I think 'classmethod' when I've typed 'def foo(cls' *next thought classmethod*
I don't think *foo = classmethod(foo)* when I've typed 'return'
 
> A third failing is clashing with a design preference for
> functions/expressions over statements/keywords/syntax.  This concept was
> at the foundation for discussions about having a print() function, using
> sorted() in an expression, or implementing if-then-else expressions.  My
> understanding of language design history is that of regrets for not
> using functions wherever possible.
'readability counts', this helps readability for the places where you need it.
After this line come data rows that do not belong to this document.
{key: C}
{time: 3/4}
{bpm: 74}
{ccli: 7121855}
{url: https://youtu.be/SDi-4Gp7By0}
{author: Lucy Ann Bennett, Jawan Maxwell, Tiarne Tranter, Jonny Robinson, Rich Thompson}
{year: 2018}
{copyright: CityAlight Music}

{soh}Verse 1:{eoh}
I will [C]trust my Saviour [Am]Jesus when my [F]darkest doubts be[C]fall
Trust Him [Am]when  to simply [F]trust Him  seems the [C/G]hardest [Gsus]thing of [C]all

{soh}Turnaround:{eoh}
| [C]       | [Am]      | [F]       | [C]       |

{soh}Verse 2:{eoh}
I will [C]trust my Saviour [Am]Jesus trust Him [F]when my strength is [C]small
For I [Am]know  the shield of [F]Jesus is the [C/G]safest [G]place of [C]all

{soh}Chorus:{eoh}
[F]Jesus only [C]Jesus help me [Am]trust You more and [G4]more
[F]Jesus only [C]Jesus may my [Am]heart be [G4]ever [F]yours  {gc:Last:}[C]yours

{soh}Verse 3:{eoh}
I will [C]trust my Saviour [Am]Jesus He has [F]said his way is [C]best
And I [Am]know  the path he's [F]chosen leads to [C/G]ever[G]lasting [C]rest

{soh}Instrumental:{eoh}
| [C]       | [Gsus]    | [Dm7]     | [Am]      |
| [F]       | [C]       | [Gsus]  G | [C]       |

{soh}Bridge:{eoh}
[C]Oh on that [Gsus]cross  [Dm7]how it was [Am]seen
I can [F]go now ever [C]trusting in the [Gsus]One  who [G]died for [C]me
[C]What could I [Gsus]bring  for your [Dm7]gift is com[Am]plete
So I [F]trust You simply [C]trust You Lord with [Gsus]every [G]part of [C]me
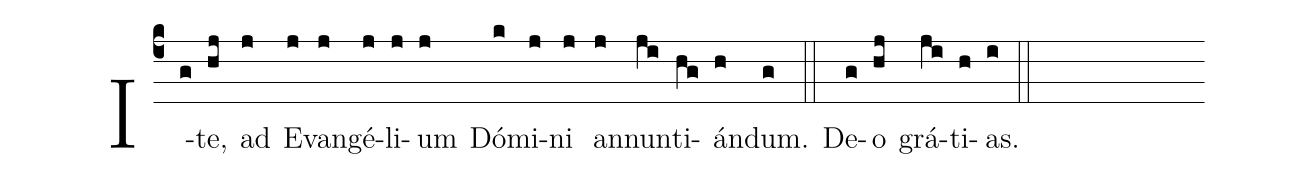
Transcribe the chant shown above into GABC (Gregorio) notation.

I'll use decorators more often than genexps, but I like not having to import
itertools and calling a function to make an iterator.  genexps read like
intention, uneccessary function calls read like a recipe.
Java is a recipe language, we've all seen comments like
"I'm about to do the boilerplate for X, page down for the important stuff"
in Java (if you haven't been exposed to Java, feel lucky).

def foo(cls): # see modifiers below
  a = 1 + 1
  b = a * 10
  return true
foo = classmethod(foo) # boilerplate
foo.__doc__ = "This function returns true" # boilerplate (which was rectified)

> Also, some proposed uses were strange enough that I wonder whether the
> syntax encourages people to do weird things with their code.
As above, we're cutting out the weird ways people do things now (eval'ing
docstrings, examining stackframes, abusing metaclasses) to achieve
decorator functionality by making decorators standard.
They already had plenty of rope, let's make it all the same color.